## [Butir Tugas 1]
Tuliskan kembali dengan tepat baris-baris dalam catatan, mulai dari baris yang memuat "The value of" hingga baris terakhir catatan, termasuk kedua baris batas tersebut. Jangan sertakan gambar dalam jawaban Anda.

## [Bacaan Latihan]
##########
Friday, November 10, 2006

Donggala Kota Dalam Perspektif SWOT



Penulis : Andi Mallomo Pettalolo
Dalam kurun waktu 3 tahun ini saya cukup sering mengunjungi Donggala; setelah lebih dari 33 tahun meninggalkan Donggala untuk pertama kalinya pada tahun 1972 untuk memulai pengalaman batin di negeri orang. Saya menyaksikan terjadi banyak perubahan di Donggala selama 3 dekade, namun sayangnya perubahan tersebut cenderung destruktif. Ada banyak contoh perubahan destruktif ini, antara lain lapangan bola yang dulu pernah menelurkan pesepakbola handal Donggala sekaligus menjadi tempat rendevue masyarakat Donggala setahun sekali pada saat Taman Hiburan Rakyat semacam Pekan Raya Jakarta (PRJ) di laksanakan, kini menjadi Pasar Tradisional; menjadikan wajah Donggala menjadi suram. Pelabuhan Rakyat dimana roda perekonomian masyarakat berputar, terhenti seketika dan mematikan sendi-sendi pendapatan masyarakat. Tidak ada solusi alternatif yang ditawarkan agar masyarakat Donggala tetap memiliki hak ekonomi yang layak.

10 tahun pertama di Jakarta, saya pernah mengurus tiket keluarga yang akan pulang ke Donggala, saya ke travel biro di Tanjung Priok untuk menanyakan jadwal kapal yang akan berangkat ke Donggala. Saya tanya kepada penjual tiket tersebut, apakah ada kapal yang akan berangkat ke Pantoloan dalam waktu dekat ini, mereka balik bertanya, “Pantoloan itu dimana?”, Ke Pantoloan tidak ada, yang ada kapal ke Donggala. Padahal saat itu saya tahu pelabuhan Donggala sudah pindah beberapa tahun ke Pantoloan. Ilustrasi tadi cukup menggambarkan betapa Donggala merupakan brand yang kuat dan terkenal.

Dalam tulisan ini saya ingin berbagi kepada pembaca tentang cara pandang saya melihat Donggala melalui “SWOT Analisys”, dimana kekuatan sekaligus kelemahan Donggala serta bagaimana kesempatan dan ancaman yang dapat terjadi di Donggala.

1. STRENGTH (KEKUATAN)
##########
## [Butir Tugas 2]
Teruskan tulisan tentang Donggala mulai dari bagian terakhir yang ditampilkan.

(Gambar plot data)
##########
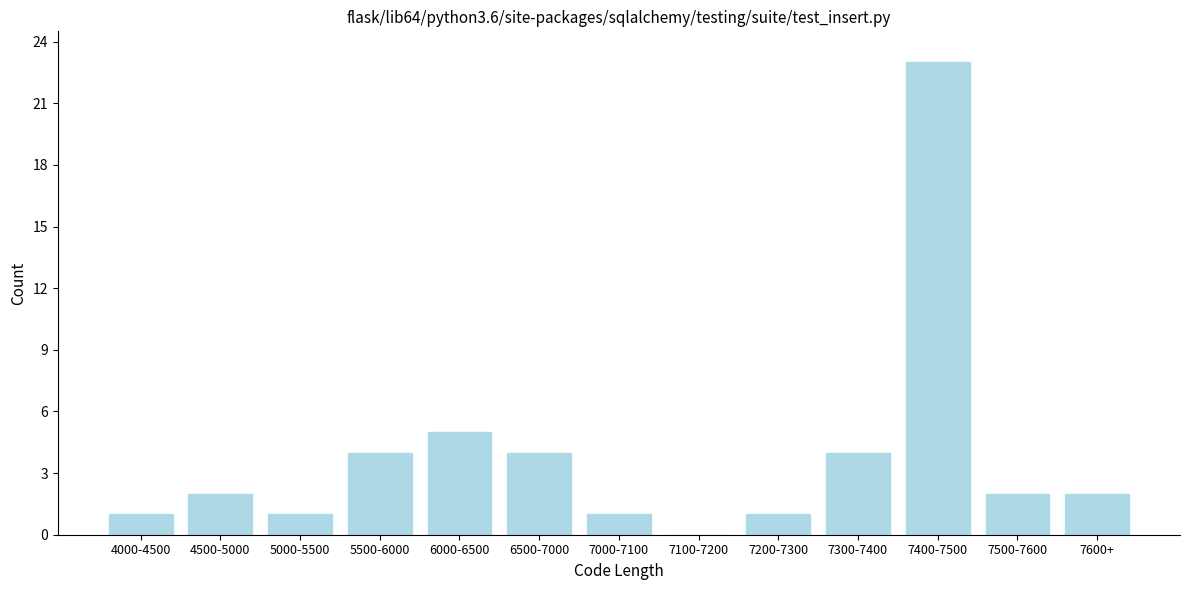

Reading left to right, extract all data points from this chart.

4000-4500=1	4500-5000=2	5000-5500=1	5500-6000=4	6000-6500=5	6500-7000=4	7000-7100=1	7100-7200=0	7200-7300=1	7300-7400=4	7400-7500=23	7500-7600=2	7600+=2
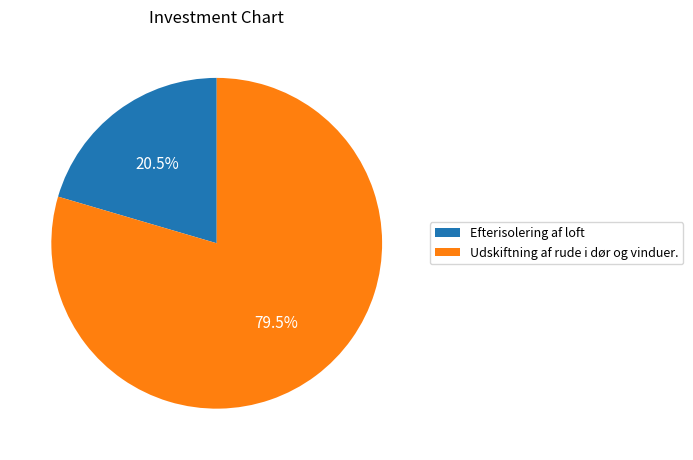

What is the ratio of the value at Efterisolering af loft to the value at Udskiftning af rude i dør og vinduer.?

0.3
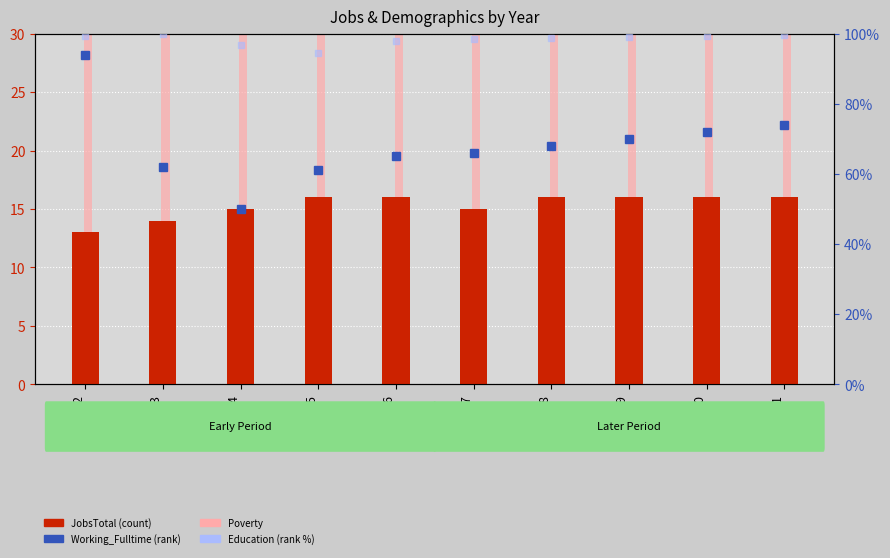

The value of Working_Fulltime (rank) at 2020 is 72.0. True or false?

True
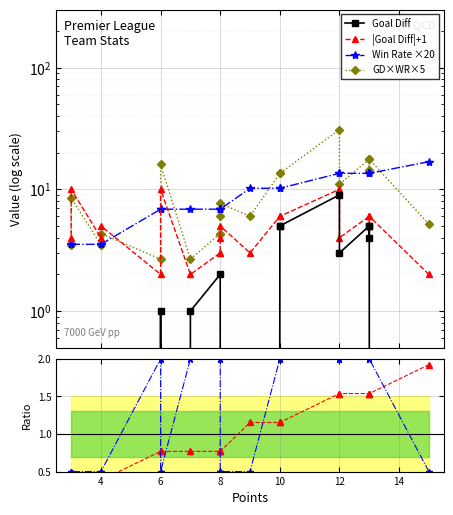

Is it true that Win Rate ×20 equals 4.8 at 19?

False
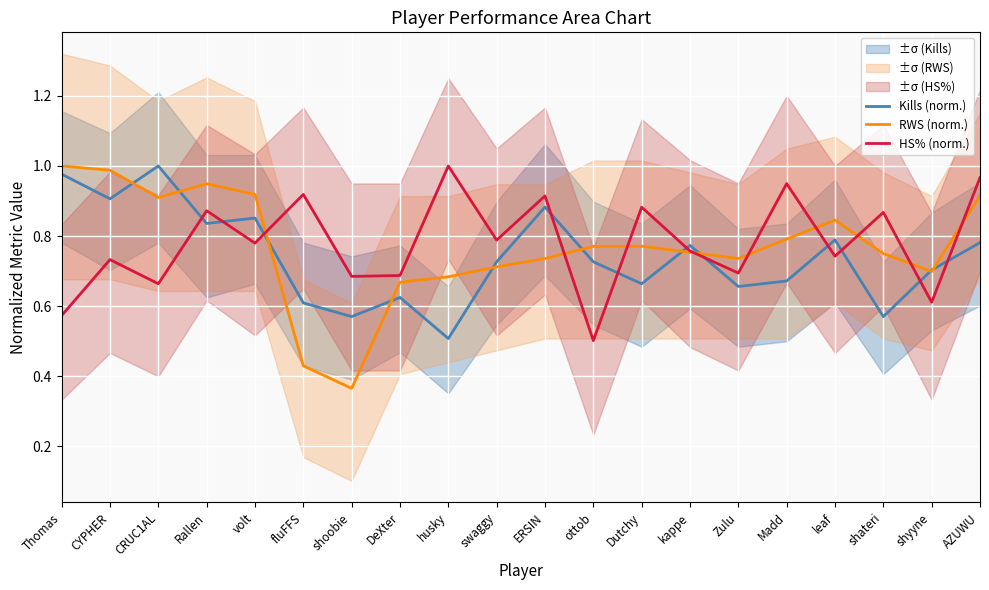

Reading left to right, what are all the values shown in this chart?

Kills (norm.): 1.0	0.9	1.0	0.8	0.9	0.6	0.6	0.6	0.5	0.7	0.9	0.7	0.7	0.8	0.7	0.7	0.8	0.6	0.7	0.8
RWS (norm.): 1.0	1.0	0.9	0.9	0.9	0.4	0.4	0.7	0.7	0.7	0.7	0.8	0.8	0.8	0.7	0.8	0.8	0.8	0.7	0.9
HS% (norm.): 0.6	0.7	0.7	0.9	0.8	0.9	0.7	0.7	1.0	0.8	0.9	0.5	0.9	0.8	0.7	0.9	0.7	0.9	0.6	1.0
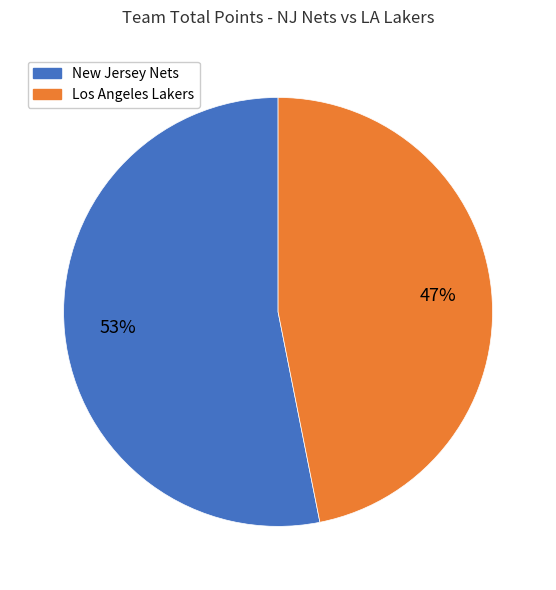

Do Los Angeles Lakers and New Jersey Nets together represent more than half of the pie?

Yes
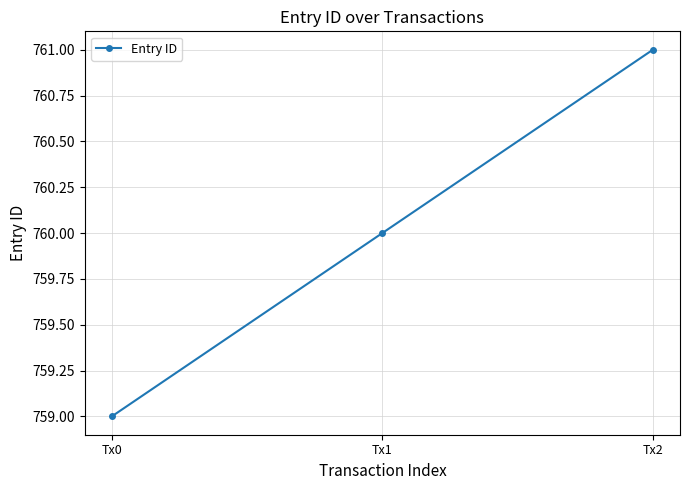

Does the chart have visible grid lines?

Yes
##########
## [Kotak Jawaban 1]
The value of Working_Fulltime (rank) at 2020 is 72.0. True or false?

True

Is it true that Win Rate ×20 equals 4.8 at 19?

False

Reading left to right, what are all the values shown in this chart?

Kills (norm.): 1.0	0.9	1.0	0.8	0.9	0.6	0.6	0.6	0.5	0.7	0.9	0.7	0.7	0.8	0.7	0.7	0.8	0.6	0.7	0.8
RWS (norm.): 1.0	1.0	0.9	0.9	0.9	0.4	0.4	0.7	0.7	0.7	0.7	0.8	0.8	0.8	0.7	0.8	0.8	0.8	0.7	0.9
HS% (norm.): 0.6	0.7	0.7	0.9	0.8	0.9	0.7	0.7	1.0	0.8	0.9	0.5	0.9	0.8	0.7	0.9	0.7	0.9	0.6	1.0

Do Los Angeles Lakers and New Jersey Nets together represent more than half of the pie?

Yes

Does the chart have visible grid lines?

Yes

## [Kotak Jawaban 2]
Donggala sejak lama di kenal sebagai penghasil hasil bumi; beberapa diantaranya menjadi primadona saat itu, telah memikat hati saudagar-saudagar dari berbagai daerah untuk singgah di Donggala melalui pelabuhannya yang strategis. Dengan pelabuhan yang strategis dan terbuka, Donggala berkembang dengan pesat. Sebagai konsekuensinya Donggala pada akhirnya dihuni oleh berbagai etnis; Kaili, Bugis, Makassar, Manado, Cina, Arab, dan lain-lain, dengan agama yang berbeda-beda: Islam, Kristen dan Khonghucu/Budha. Dari tahun ke tahun kota yang multi etnis ini hidup dalam suasana kerukunan dan toleransi yang tinggi, bahkan terjadi perkawinan silang diantaranya, sehingga memperkuat kerukunan hidup antar umat beragama dan etnis. Secara emosional, masyarakat Donggala bagaikan saudara bagi satu sama lainnya. Saya sudah pernah mengelilingi Jawa dan Sumatera, saya harus mengakui, tidak ada pembauran antar etnis sebaik yang terjadi di Donggala. Inilah salah satu Strength atau kekuatan yang dimiliki Donggala yang belum tentu dimiliki daerah lain. Kekuatan sosial ini harus tetap dijunjung tinggi. Letak Donggala yang strategis juga merupakan kekuatan yang bisa dikembangkan, Donggala relatif dekat dengan Kota Balikpapan, pintu gerbang masuk ke Kalimantan, dimana sejak dulu Balikpapan dan Samarinda adalah pasar yang potensial bagi ternak sapi dan kambing dari Donggala serta hasil bumi Donggala lainnya. Donggala memiliki Tanjung Karang, Pusat Laut dan Boneoge, yang merupakan potensi pariwisata yang sangat layak jual. Kekuatan-kekuatan ini apabila dikembangkan secara sinergis, maka Donggala akan menjelma menjadi kekuatan yang patut diperhitungkan oleh daerah-daerah lain. Terlebih sejak 6 tahun lalu Ibu Kota Kabupaten secara resmi telah kembali kepangkuan Banawa. Dalam kaca mata marketing, Donggala adalah “BRAND” yang kuat. Sebagai Brand yang kuat, 70% Donggala telah mampu “menjual” dirinya sendiri, hanya 30% nya memerlukan DRIVE atau dorongan dari stakeholder dan Masyarakat Donggala yang memiliki tanggung jawab langsung dalam mengembangkan kota Donggala..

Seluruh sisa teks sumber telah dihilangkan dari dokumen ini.